* [To do]: Every line in the records below between the one holding "Table 2 Interaction" and the one holding "Figure 7. Analysis", inclusive, is to be set down exactly; all other lines are to be left out.

* [Records shown]:
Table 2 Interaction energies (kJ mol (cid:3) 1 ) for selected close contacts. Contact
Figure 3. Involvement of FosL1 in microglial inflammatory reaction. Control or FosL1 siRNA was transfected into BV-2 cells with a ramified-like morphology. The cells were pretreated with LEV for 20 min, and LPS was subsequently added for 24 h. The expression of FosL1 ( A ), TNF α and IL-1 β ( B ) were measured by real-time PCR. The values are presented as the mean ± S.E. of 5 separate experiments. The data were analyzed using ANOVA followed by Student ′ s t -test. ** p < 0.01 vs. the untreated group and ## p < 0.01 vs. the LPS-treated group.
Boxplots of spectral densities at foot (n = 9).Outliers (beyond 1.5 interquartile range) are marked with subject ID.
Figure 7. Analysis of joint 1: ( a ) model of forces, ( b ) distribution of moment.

* * *

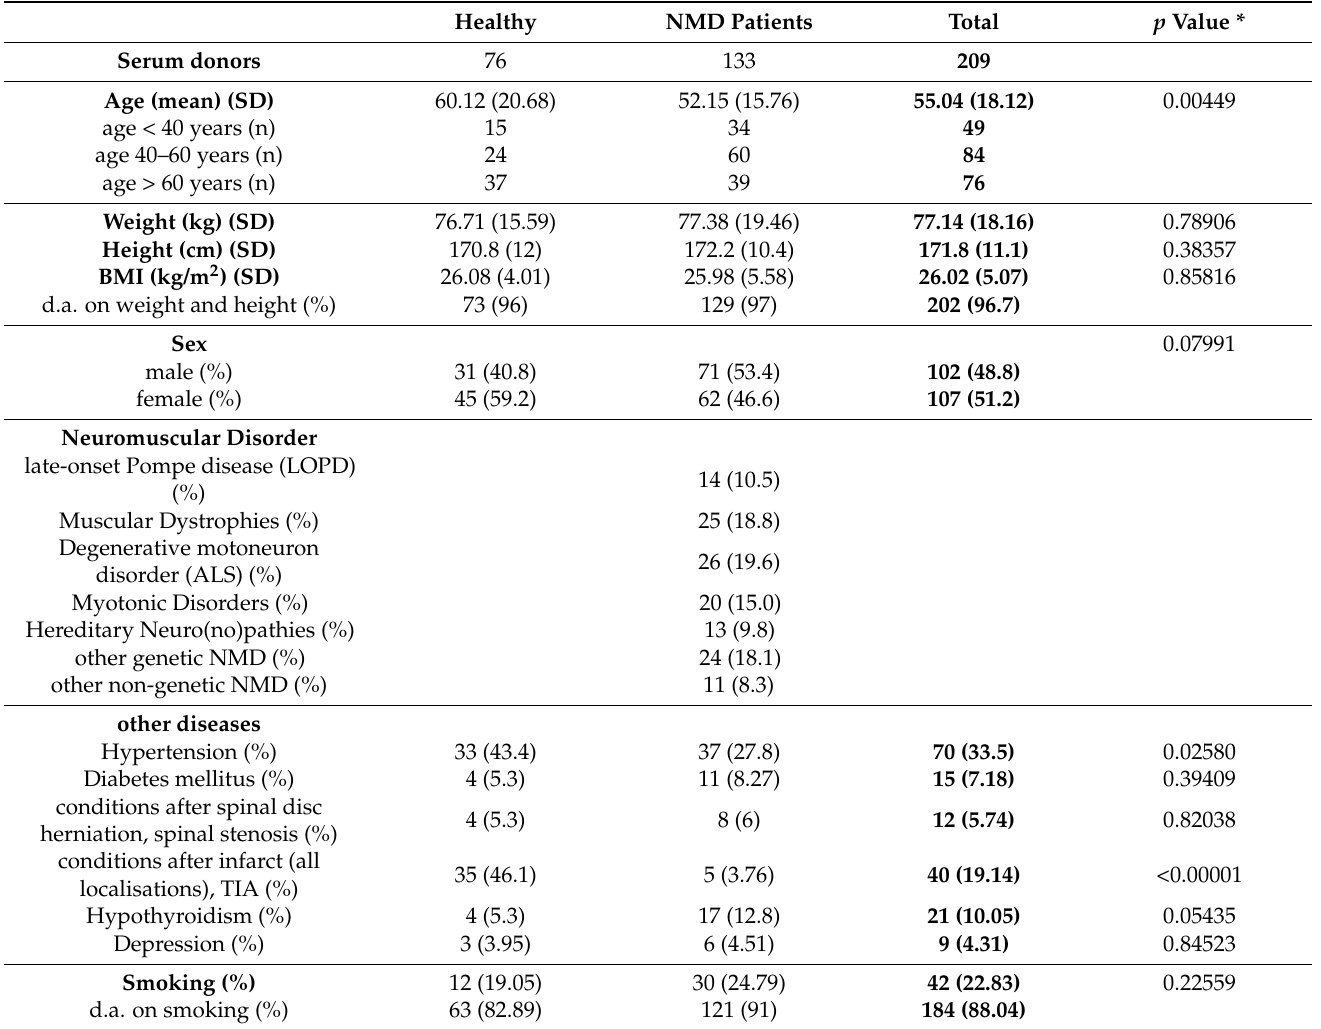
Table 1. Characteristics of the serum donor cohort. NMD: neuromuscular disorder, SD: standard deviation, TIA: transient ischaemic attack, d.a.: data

* * *

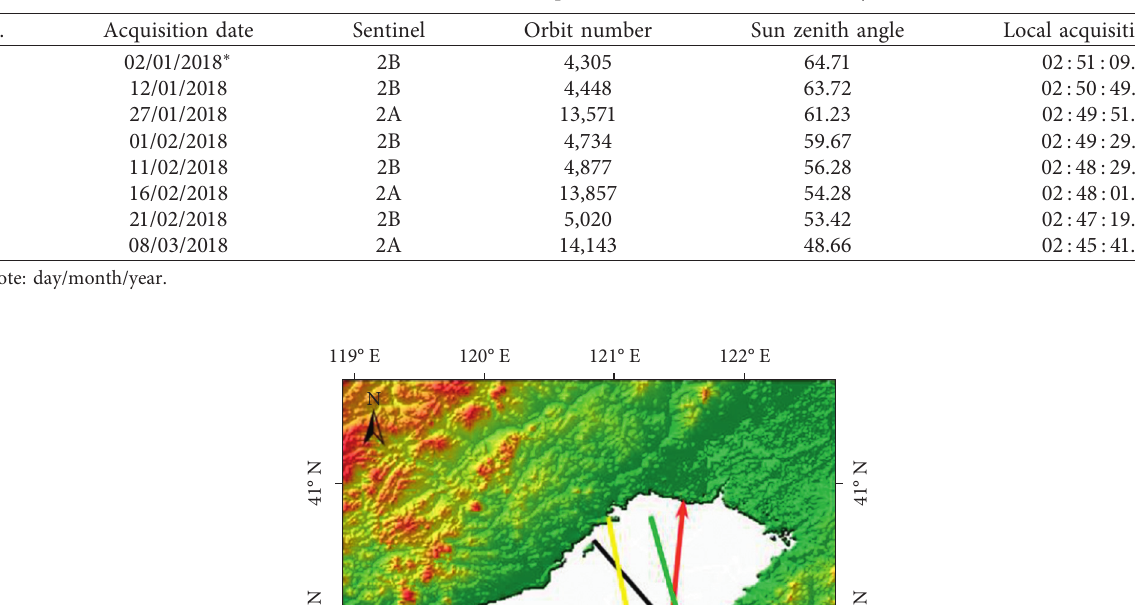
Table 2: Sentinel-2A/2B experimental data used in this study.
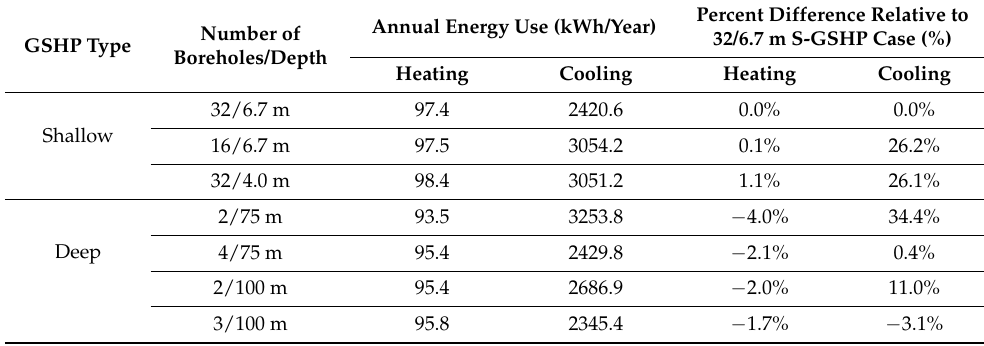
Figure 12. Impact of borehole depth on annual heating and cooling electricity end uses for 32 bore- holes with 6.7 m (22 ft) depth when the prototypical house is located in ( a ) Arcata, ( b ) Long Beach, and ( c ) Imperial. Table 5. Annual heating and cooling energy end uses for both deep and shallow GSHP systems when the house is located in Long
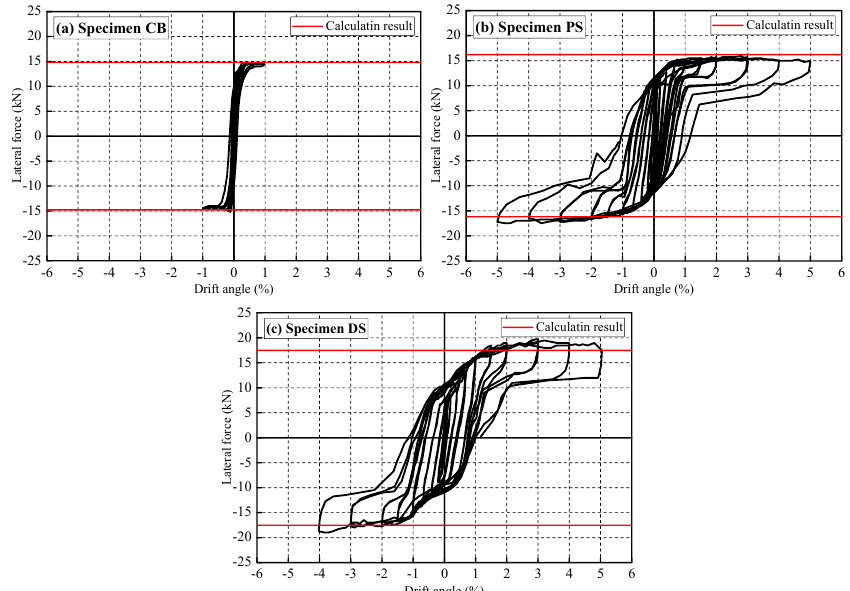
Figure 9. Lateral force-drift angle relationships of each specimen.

* [Task solution]:
Table 2 Interaction energies (kJ mol (cid:3) 1 ) for selected close contacts. Contact
Figure 3. Involvement of FosL1 in microglial inflammatory reaction. Control or FosL1 siRNA was transfected into BV-2 cells with a ramified-like morphology. The cells were pretreated with LEV for 20 min, and LPS was subsequently added for 24 h. The expression of FosL1 ( A ), TNF α and IL-1 β ( B ) were measured by real-time PCR. The values are presented as the mean ± S.E. of 5 separate experiments. The data were analyzed using ANOVA followed by Student ′ s t -test. ** p < 0.01 vs. the untreated group and ## p < 0.01 vs. the LPS-treated group.
Boxplots of spectral densities at foot (n = 9).Outliers (beyond 1.5 interquartile range) are marked with subject ID.
Figure 7. Analysis of joint 1: ( a ) model of forces, ( b ) distribution of moment.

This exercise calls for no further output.